TW: blood, violence, decapitation (onscreen), war, mental torture, gun violence, attempted murder, forced drug use (past, offscreen), addiction (past), death, described corpses, emotional abuse, poisoning, colonization, self-harm (a character pierces their own ears), amputation (past, mention), alcohol (mention)

My thoughts on The Hollow Heart are hard to express, because though I enjoyed the book and thought there were a lot of beautiful things about it, I felt that it really disappointed me as a sequel. 

Contrary to The Midnight Lie, this book uses multiple POV's, a choice I really enjoyed. Not only did we experience the POV's of our two main characters, we also had a third, omnipotent POV that helped add a mysterious narrative and gave Rutkoski more room to manipulate our understanding of the world, 
both past and present. It offered more wiggle room to play around with timeline and connections in a way that I felt was really unique and made the work more godpunk in genre, which I'll never say no to. 

But as much as I love Marie Rutkoski's descriptive writing and as much as I adore the characters and the world of this series, the sequel just fell short for me.

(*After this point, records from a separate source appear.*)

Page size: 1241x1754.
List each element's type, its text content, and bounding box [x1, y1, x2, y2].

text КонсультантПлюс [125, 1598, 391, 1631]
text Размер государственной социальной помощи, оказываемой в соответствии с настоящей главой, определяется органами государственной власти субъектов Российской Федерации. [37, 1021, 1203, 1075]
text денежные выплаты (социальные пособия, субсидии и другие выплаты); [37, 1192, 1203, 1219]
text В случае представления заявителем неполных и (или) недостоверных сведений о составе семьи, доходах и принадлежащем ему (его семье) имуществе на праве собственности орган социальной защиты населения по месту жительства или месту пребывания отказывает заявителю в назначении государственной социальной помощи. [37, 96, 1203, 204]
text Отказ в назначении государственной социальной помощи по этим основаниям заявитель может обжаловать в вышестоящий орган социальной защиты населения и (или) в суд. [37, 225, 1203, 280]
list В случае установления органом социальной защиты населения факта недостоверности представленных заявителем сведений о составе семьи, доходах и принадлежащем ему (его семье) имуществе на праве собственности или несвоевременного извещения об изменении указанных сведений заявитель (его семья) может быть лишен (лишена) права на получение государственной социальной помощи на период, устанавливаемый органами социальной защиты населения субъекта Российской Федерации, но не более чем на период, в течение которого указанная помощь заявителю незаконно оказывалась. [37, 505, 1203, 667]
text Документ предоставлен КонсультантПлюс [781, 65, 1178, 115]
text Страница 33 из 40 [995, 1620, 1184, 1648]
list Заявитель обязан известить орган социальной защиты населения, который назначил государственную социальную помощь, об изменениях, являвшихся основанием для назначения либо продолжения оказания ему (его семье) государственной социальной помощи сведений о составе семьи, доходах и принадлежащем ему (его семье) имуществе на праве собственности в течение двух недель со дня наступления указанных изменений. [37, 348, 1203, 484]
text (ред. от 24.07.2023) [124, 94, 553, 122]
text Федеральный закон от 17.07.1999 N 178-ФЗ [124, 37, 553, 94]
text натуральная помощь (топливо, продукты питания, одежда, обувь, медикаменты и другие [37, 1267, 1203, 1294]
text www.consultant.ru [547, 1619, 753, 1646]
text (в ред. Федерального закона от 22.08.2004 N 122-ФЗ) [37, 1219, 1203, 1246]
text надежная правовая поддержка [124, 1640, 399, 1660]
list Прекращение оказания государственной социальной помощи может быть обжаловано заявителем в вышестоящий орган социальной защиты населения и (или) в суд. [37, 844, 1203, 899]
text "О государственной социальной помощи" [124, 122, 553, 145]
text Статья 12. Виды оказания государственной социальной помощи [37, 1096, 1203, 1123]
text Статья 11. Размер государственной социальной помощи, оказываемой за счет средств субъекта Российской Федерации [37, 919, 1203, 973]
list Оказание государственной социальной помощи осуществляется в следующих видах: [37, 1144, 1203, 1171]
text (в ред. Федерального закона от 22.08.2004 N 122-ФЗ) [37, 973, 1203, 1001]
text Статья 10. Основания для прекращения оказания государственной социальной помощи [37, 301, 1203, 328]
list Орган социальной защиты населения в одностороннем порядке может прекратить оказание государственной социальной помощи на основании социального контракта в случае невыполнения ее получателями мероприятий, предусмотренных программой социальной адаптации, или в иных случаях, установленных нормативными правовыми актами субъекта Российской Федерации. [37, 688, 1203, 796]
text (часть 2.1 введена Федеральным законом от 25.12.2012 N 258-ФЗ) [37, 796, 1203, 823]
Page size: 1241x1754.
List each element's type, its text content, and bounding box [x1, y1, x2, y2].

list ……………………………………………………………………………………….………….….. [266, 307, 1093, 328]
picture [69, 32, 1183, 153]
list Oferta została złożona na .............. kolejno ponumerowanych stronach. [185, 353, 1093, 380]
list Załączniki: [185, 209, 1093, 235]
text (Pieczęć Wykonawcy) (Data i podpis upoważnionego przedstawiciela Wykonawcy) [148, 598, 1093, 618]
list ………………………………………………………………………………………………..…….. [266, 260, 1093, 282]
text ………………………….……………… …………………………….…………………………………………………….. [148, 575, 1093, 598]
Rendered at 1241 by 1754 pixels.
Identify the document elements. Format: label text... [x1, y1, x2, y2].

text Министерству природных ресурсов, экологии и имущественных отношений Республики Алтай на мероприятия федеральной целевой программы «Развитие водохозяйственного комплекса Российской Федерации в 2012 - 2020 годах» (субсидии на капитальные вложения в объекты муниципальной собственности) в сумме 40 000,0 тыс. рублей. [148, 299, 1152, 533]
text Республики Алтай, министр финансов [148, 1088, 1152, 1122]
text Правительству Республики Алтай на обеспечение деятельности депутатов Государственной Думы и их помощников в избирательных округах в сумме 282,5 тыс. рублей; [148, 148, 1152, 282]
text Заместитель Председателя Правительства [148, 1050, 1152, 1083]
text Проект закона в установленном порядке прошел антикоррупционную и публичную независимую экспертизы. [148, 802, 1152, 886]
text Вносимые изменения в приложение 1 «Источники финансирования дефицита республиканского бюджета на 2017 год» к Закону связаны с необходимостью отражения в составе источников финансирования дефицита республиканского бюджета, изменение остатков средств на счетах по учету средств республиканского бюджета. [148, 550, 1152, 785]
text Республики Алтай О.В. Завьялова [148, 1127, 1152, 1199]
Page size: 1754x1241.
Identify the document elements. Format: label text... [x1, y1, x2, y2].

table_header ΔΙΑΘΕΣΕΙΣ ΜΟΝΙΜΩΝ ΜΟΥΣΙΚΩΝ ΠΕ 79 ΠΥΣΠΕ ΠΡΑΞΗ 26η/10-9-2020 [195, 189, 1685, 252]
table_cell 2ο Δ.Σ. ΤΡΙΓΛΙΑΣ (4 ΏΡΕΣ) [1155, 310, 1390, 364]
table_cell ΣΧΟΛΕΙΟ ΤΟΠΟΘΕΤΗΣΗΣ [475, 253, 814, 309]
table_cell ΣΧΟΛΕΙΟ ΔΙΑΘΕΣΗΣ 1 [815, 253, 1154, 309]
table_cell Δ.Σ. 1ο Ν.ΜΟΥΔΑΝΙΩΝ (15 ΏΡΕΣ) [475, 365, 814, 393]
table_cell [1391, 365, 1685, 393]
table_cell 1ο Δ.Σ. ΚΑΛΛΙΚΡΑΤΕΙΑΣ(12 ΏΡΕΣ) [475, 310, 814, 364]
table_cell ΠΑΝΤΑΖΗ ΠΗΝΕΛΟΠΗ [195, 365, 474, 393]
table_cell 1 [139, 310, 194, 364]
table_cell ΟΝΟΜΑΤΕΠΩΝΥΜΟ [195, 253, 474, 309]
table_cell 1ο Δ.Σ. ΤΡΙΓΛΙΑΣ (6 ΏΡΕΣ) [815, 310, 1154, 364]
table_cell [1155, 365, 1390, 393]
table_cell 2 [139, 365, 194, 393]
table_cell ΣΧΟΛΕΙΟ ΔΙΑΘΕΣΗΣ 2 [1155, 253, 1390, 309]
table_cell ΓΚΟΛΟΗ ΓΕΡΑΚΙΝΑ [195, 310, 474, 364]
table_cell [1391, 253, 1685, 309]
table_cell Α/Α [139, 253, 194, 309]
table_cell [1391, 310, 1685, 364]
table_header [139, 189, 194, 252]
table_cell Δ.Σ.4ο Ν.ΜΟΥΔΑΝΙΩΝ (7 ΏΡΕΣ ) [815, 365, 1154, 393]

There was a powerful, heartwrenching, almost Greek Mythology-style tale filled with conversations of heroism and love and mortality built into the framework of the story but seemed to only start about 75% of the way through. To be given such a beautiful tale only in the last handful of pages really just felt like a waste, and by that point, I had been waiting so long for the plot to kick in that the story had lost almost all of the stakes and all of my interest. I really wish those last pages had been stretched out and expanded upon throughout the whole narrative instead of jammed in at the end.

And all the elements and details that I loved so dearly in The Midnight Lie (the romance, the banter, the characterization) were just completely discarded in this book. Part of it made sense for the character arcs but it mostly just made me feel like the heart of the story itself was hollow. The romance was no longer believable, the story was disjointed and anti-climactic, and the characters felt lackluster when they had previously captured my heart.

In the art world, when making comics or graphic novels, there's a rule that states that you should draw the joints of a figure above or below a frame, but never right on the edge of it, so that our brains can subconsciously continue the image offscreen. If you draw the joint right at the edge of the frame, it disrupts the visual flow of the body and causes the viewer's brain to stop the image at the joint. It's jarring and subconsciously difficult to process, and I think that's exactly what Rutkoski did. With the two books, she sliced the plot right in the middle, right at the joint, in a way that disrupts the flow and makes it difficult to be able to connect the two stories.

EDIT: My friend El and I JUST figured out (while writing this review) that this duology is a spin-off of one of Rutkoski's other works. With this knowledge, I'm realizing that the reason that I found so much of this book confusing or wasteful or empty in terms of plot was actually because Rutkoski just spent a large chunk of this book retconning her other series. (This required a lot of recaps and info dumps that seemed useless to wrapping up this duology.) To me, especially considering this series is never mentioned to be connected to the other in terms of marketing or otherwise, that is such an act of disrespect to the story of The Midnight Lie. Sid and Nirrim deserve their own full and complete narrative, not for their story to be coopted as a way to fix the issues in Rutkoski's former work. And now this series is the one to contain glaring issues that need to be fixed since much of it was dedicated to telling another story. Truly such a failure on the author's part.